Chris Burden was born in Boston, Massachusetts in 1946. He moved to the California in 1965 and obtained a B.F.A. at Pomona College, Claremont, California in 1969 and later a M.F.A. at the University of California in 1971. During the early seventies, Burden’s first mature works were characterized by the idea that the truly important, viable art of the future would not be with objects, things that you could simply sell and hang on your wall. Instead art would be ephemeral and address political, social, environmental and technological change. In his shockingly simple and unforgettable "here and now" performances, Burden shook the conventional art world and took this new art form to its extreme. The images of Burden that continue to resonate in public mind are of a young man who had himself shot (Shoot, 1971), locked up (Five Day Locker Piece, 1971), electrocuted (Doorway to Heaven, 1973), cut (Through the Night Softly, 1973), crucified (Trans-fixed, 1974), and advertised on television (4 TV Ads, 1937–77).
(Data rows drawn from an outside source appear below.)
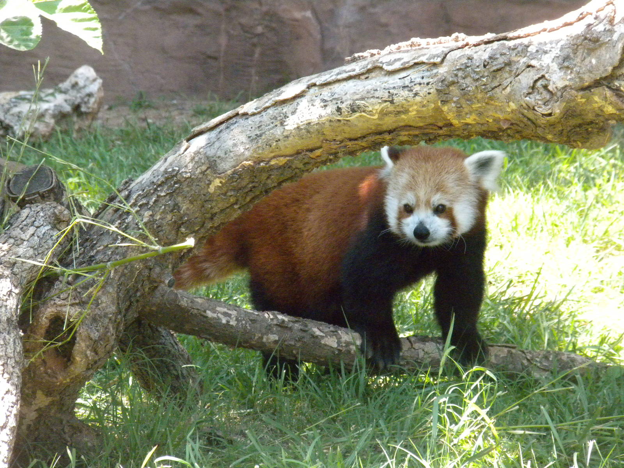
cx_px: 312
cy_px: 234
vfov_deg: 6.2
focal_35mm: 238
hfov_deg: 8.3
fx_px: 4290
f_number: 5.2
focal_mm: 42.1
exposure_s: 1/298
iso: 760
His work has subsequently shifted, focusing now on monumental sculptures and large scale installations, such as B-Car (1975), The Big Wheel (1979), A Tale of Two Cities (1981), Beam Drop (1984), Samson (1985), Medusa’s Head (1990), L.A.P.D. Uniforms (1993), Urban Light (2008) and Metropolis II (2010). These works often reflect their social environments, make observations about cultural institutions, and examine the boundaries of science and technology.
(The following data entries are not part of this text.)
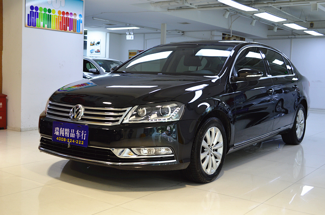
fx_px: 392
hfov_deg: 45.0
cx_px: 162
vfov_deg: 30.8
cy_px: 108
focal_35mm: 44
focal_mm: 29
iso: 400
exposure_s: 1/60
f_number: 4.5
Chris Burden works and lives in California and has been represented by Gagosian Gallery since 1991. He has had major retrospectives at the Newport Harbor Art Museum, Newport Beach, California (1988), the MAK-Austrian Museum of Applied Arts, Vienna (1996), and at the New Museum, New York (2013). In 1999 Burden exhibited at the 48th Venice Biennale and the Tate Gallery in London. In 2008, Burden’s 65-foot tall skyscraper made of one million Erector set parts, titled What My Dad Gave Me, stood in front of Rockefeller Center, New York City. Burden’s installations and sculptures, which have been exhibited all over the world, have continually challenged viewers’ beliefs and attitudes about art and the contemporary world.
Founded in 1961, the Rose Art Museum at Brandeis University is an educational and cultural institution dedicated to collecting, preserving and exhibiting the finest of modern and contemporary art. The programs of the Rose adhere to the overall mission of the university, embracing its values of academic excellence, social justice and freedom of expression. The museum’s permanent collection of postwar and contemporary art is unequalled in New England and is among the best at any university art museum in the United States.